(Recorded data)
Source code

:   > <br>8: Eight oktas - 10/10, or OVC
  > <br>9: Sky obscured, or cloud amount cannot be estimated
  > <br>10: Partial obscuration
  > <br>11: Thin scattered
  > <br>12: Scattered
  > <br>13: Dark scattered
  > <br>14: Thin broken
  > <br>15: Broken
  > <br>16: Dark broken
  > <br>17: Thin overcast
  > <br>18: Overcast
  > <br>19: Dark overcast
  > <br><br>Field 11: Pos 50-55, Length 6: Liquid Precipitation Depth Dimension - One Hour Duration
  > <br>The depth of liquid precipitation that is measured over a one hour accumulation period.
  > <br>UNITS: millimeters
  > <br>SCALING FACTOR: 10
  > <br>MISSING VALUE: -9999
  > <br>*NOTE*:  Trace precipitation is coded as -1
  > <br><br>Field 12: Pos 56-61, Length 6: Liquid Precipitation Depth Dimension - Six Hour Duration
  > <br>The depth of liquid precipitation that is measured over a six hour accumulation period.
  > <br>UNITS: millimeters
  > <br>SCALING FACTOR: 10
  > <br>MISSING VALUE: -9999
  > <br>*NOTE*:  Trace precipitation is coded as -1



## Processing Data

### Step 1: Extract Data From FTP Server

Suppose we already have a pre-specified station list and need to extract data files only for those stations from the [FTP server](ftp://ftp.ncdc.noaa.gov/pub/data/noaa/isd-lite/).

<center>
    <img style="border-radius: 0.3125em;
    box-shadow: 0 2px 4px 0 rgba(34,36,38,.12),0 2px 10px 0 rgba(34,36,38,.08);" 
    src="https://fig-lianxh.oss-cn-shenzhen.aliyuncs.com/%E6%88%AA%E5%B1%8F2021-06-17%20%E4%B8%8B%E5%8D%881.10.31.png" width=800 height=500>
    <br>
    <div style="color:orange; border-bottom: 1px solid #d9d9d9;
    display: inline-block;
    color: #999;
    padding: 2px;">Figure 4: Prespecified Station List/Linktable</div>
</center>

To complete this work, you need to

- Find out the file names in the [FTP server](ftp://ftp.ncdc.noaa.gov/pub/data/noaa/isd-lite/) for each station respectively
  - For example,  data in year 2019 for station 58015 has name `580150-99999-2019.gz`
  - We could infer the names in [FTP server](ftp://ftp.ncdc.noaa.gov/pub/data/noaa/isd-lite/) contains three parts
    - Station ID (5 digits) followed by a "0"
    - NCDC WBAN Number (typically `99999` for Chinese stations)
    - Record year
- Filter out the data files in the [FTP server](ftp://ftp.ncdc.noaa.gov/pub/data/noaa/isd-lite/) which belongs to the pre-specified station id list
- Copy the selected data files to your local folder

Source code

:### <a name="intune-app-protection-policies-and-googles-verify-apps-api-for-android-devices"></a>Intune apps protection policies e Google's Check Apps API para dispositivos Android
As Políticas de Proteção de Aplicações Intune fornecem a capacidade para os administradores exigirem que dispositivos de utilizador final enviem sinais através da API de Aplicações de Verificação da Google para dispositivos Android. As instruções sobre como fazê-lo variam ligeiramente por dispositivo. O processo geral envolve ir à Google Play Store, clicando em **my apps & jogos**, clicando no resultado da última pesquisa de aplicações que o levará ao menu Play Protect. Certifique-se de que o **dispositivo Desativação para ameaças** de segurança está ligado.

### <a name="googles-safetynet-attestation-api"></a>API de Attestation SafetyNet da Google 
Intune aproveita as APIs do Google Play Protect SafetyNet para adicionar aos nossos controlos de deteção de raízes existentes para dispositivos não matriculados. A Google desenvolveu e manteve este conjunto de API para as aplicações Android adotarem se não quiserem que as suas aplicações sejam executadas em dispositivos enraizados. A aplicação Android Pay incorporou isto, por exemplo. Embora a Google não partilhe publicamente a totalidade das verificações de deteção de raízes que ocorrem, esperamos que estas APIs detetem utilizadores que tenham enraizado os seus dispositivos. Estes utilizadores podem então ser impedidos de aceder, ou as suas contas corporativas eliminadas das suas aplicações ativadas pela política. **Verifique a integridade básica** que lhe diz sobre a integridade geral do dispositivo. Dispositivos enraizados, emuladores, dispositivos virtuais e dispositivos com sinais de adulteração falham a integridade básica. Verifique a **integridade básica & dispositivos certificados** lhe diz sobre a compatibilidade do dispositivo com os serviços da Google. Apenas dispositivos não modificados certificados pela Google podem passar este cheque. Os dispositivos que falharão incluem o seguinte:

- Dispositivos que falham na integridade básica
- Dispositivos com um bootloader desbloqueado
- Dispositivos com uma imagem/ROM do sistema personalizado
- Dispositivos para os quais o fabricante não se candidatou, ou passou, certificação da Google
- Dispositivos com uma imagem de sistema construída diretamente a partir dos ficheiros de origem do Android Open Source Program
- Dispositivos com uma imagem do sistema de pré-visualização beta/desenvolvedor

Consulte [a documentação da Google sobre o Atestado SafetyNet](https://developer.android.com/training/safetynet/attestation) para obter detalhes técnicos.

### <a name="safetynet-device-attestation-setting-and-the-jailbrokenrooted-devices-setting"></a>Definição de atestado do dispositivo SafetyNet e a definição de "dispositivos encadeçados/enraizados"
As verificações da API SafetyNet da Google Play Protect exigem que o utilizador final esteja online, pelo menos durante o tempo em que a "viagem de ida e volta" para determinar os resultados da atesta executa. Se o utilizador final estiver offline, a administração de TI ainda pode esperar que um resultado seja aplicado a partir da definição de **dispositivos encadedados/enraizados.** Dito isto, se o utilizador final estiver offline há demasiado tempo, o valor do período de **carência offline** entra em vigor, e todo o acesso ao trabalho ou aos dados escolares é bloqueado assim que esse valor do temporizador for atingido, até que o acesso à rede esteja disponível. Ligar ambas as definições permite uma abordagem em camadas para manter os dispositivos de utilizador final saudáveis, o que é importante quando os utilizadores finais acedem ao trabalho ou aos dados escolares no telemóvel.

TASK DETAILS
Lay out every line of the entries above as a Markdown table with the columns "No." and "Text", numbering the rows and leaving out blank lines.

RESPONSE
| No. | Text |
|---|---|
| 1 | Source code |
| 2 | :   > <br>8: Eight oktas - 10/10, or OVC |
| 3 |   > <br>9: Sky obscured, or cloud amount cannot be estimated |
| 4 |   > <br>10: Partial obscuration |
| 5 |   > <br>11: Thin scattered |
| 6 |   > <br>12: Scattered |
| 7 |   > <br>13: Dark scattered |
| 8 |   > <br>14: Thin broken |
| 9 |   > <br>15: Broken |
| 10 |   > <br>16: Dark broken |
| 11 |   > <br>17: Thin overcast |
| 12 |   > <br>18: Overcast |
| 13 |   > <br>19: Dark overcast |
| 14 |   > <br><br>Field 11: Pos 50-55, Length 6: Liquid Precipitation Depth Dimension - One Hour Duration |
| 15 |   > <br>The depth of liquid precipitation that is measured over a one hour accumulation period. |
| 16 |   > <br>UNITS: millimeters |
| 17 |   > <br>SCALING FACTOR: 10 |
| 18 |   > <br>MISSING VALUE: -9999 |
| 19 |   > <br>*NOTE*:  Trace precipitation is coded as -1 |
| 20 |   > <br><br>Field 12: Pos 56-61, Length 6: Liquid Precipitation Depth Dimension - Six Hour Duration |
| 21 |   > <br>The depth of liquid precipitation that is measured over a six hour accumulation period. |
| 22 |   > <br>UNITS: millimeters |
| 23 |   > <br>SCALING FACTOR: 10 |
| 24 |   > <br>MISSING VALUE: -9999 |
| 25 |   > <br>*NOTE*:  Trace precipitation is coded as -1 |
| 26 | ## Processing Data |
| 27 | ### Step 1: Extract Data From FTP Server |
| 28 | Suppose we already have a pre-specified station list and need to extract data files only for those stations from the [FTP server](ftp://ftp.ncdc.noaa.gov/pub/data/noaa/isd-lite/). |
| 29 | <center> |
| 30 |     <img style="border-radius: 0.3125em; |
| 31 |     box-shadow: 0 2px 4px 0 rgba(34,36,38,.12),0 2px 10px 0 rgba(34,36,38,.08);"  |
| 32 |     src="https://fig-lianxh.oss-cn-shenzhen.aliyuncs.com/%E6%88%AA%E5%B1%8F2021-06-17%20%E4%B8%8B%E5%8D%881.10.31.png" width=800 height=500> |
| 33 |     <br> |
| 34 |     <div style="color:orange; border-bottom: 1px solid #d9d9d9; |
| 35 |     display: inline-block; |
| 36 |     color: #999; |
| 37 |     padding: 2px;">Figure 4: Prespecified Station List/Linktable</div> |
| 38 | </center> |
| 39 | To complete this work, you need to |
| 40 | - Find out the file names in the [FTP server](ftp://ftp.ncdc.noaa.gov/pub/data/noaa/isd-lite/) for each station respectively |
| 41 |   - For example,  data in year 2019 for station 58015 has name `580150-99999-2019.gz` |
| 42 |   - We could infer the names in [FTP server](ftp://ftp.ncdc.noaa.gov/pub/data/noaa/isd-lite/) contains three parts |
| 43 |     - Station ID (5 digits) followed by a "0" |
| 44 |     - NCDC WBAN Number (typically `99999` for Chinese stations) |
| 45 |     - Record year |
| 46 | - Filter out the data files in the [FTP server](ftp://ftp.ncdc.noaa.gov/pub/data/noaa/isd-lite/) which belongs to the pre-specified station id list |
| 47 | - Copy the selected data files to your local folder |
| 48 | Source code |
| 49 | :### <a name="intune-app-protection-policies-and-googles-verify-apps-api-for-android-devices"></a>Intune apps protection policies e Google's Check Apps API para dispositivos Android |
| 50 | As Políticas de Proteção de Aplicações Intune fornecem a capacidade para os administradores exigirem que dispositivos de utilizador final enviem sinais através da API de Aplicações de Verificação da Google para dispositivos Android. As instruções sobre como fazê-lo variam ligeiramente por dispositivo. O processo geral envolve ir à Google Play Store, clicando em **my apps & jogos**, clicando no resultado da última pesquisa de aplicações que o levará ao menu Play Protect. Certifique-se de que o **dispositivo Desativação para ameaças** de segurança está ligado. |
| 51 | ### <a name="googles-safetynet-attestation-api"></a>API de Attestation SafetyNet da Google  |
| 52 | Intune aproveita as APIs do Google Play Protect SafetyNet para adicionar aos nossos controlos de deteção de raízes existentes para dispositivos não matriculados. A Google desenvolveu e manteve este conjunto de API para as aplicações Android adotarem se não quiserem que as suas aplicações sejam executadas em dispositivos enraizados. A aplicação Android Pay incorporou isto, por exemplo. Embora a Google não partilhe publicamente a totalidade das verificações de deteção de raízes que ocorrem, esperamos que estas APIs detetem utilizadores que tenham enraizado os seus dispositivos. Estes utilizadores podem então ser impedidos de aceder, ou as suas contas corporativas eliminadas das suas aplicações ativadas pela política. **Verifique a integridade básica** que lhe diz sobre a integridade geral do dispositivo. Dispositivos enraizados, emuladores, dispositivos virtuais e dispositivos com sinais de adulteração falham a integridade básica. Verifique a **integridade básica & dispositivos certificados** lhe diz sobre a compatibilidade do dispositivo com os serviços da Google. Apenas dispositivos não modificados certificados pela Google podem passar este cheque. Os dispositivos que falharão incluem o seguinte: |
| 53 | - Dispositivos que falham na integridade básica |
| 54 | - Dispositivos com um bootloader desbloqueado |
| 55 | - Dispositivos com uma imagem/ROM do sistema personalizado |
| 56 | - Dispositivos para os quais o fabricante não se candidatou, ou passou, certificação da Google |
| 57 | - Dispositivos com uma imagem de sistema construída diretamente a partir dos ficheiros de origem do Android Open Source Program |
| 58 | - Dispositivos com uma imagem do sistema de pré-visualização beta/desenvolvedor |
| 59 | Consulte [a documentação da Google sobre o Atestado SafetyNet](https://developer.android.com/training/safetynet/attestation) para obter detalhes técnicos. |
| 60 | ### <a name="safetynet-device-attestation-setting-and-the-jailbrokenrooted-devices-setting"></a>Definição de atestado do dispositivo SafetyNet e a definição de "dispositivos encadeçados/enraizados" |
| 61 | As verificações da API SafetyNet da Google Play Protect exigem que o utilizador final esteja online, pelo menos durante o tempo em que a "viagem de ida e volta" para determinar os resultados da atesta executa. Se o utilizador final estiver offline, a administração de TI ainda pode esperar que um resultado seja aplicado a partir da definição de **dispositivos encadedados/enraizados.** Dito isto, se o utilizador final estiver offline há demasiado tempo, o valor do período de **carência offline** entra em vigor, e todo o acesso ao trabalho ou aos dados escolares é bloqueado assim que esse valor do temporizador for atingido, até que o acesso à rede esteja disponível. Ligar ambas as definições permite uma abordagem em camadas para manter os dispositivos de utilizador final saudáveis, o que é importante quando os utilizadores finais acedem ao trabalho ou aos dados escolares no telemóvel. |